Hinsley termed it a “routine” patrol even though he added, “We knew it was a bad guy stronghold. We’d gotten reports they openly carried weapons. They taunted officials. They needed security there.”

He led his 15-man unit into the area and they soon realized it was a trap. Soon after, everything broke loose.

“They let us have it,” he said. “And pretty soon we were surrounded on three sides.”

During the battle, Hinsley repeatedly exposed himself to enemy fire so members of his unit could get to safety as well as to get water and ammunition.

Later on, he saw the enemy reinforcing itself and Hinsley again went out on his own to retrieve a rocket launcher.

“We wanted to try and stem the tide,” he said.

Eventually, they slipped out in trucks and U.S. jets provided cover. But Hinsley manned the last truck, turning it around and providing suppressing fire so his unit could get away.

“The fight never stopped, even when we were out of ammo,” he said. “The enemy never stopped the entire day. They seemed to have unlimited ammo.”

Hinsley said estimates were that 100 enemy soldiers, some consisting of the Taliban, were killed. One man in his unit suffered a leg injury.

He returned last May and in March, he received the Silver Star.

He acknowledges he’s been lucky but he also believes he’s only done what anyone else in his position would’ve done.

“Maybe it’s because he’s been over there so much,” Frances said. “After a while, you get nonchalant or else it eats you up. Unfortunately in his past tours, he’s seen a lot of bad stuff and I’ve heard bits and pieces and I don’t want to hear it. Being a nurse, I have a great imagination about the injuries those guys can go through.”

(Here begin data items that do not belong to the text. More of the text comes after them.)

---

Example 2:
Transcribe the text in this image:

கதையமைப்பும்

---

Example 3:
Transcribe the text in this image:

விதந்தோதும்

Bob, Jesse and their kids Gabriel, 12; Eloise, 9 and Adeline, 3, are stationed at Fort Bragg, N.C., and they all hope this deployment may be his last.

“He’s getting up to that rank where he’d be eligible for a desk job,” said Jesse, who has been married to Bob for 13 years. “But I’m not sure he’d be good at that. He’s not one with idle hands.”

But even Hinsley admits he’s looking to the future.

“I think every soldier hopes this is your last trip,” said Hinsley, who has an undergraduate degree in economics and political science and has begun his masters work in international studies. “But I’ve had no regrets. It’s all come down to supporting my family. It’s hard on my family being away so much and I wish I was home with my kids more. But hopefully I can retire uninjured, buy a shack on the beach, put my feet in the sand and watch my kids and grandkids.”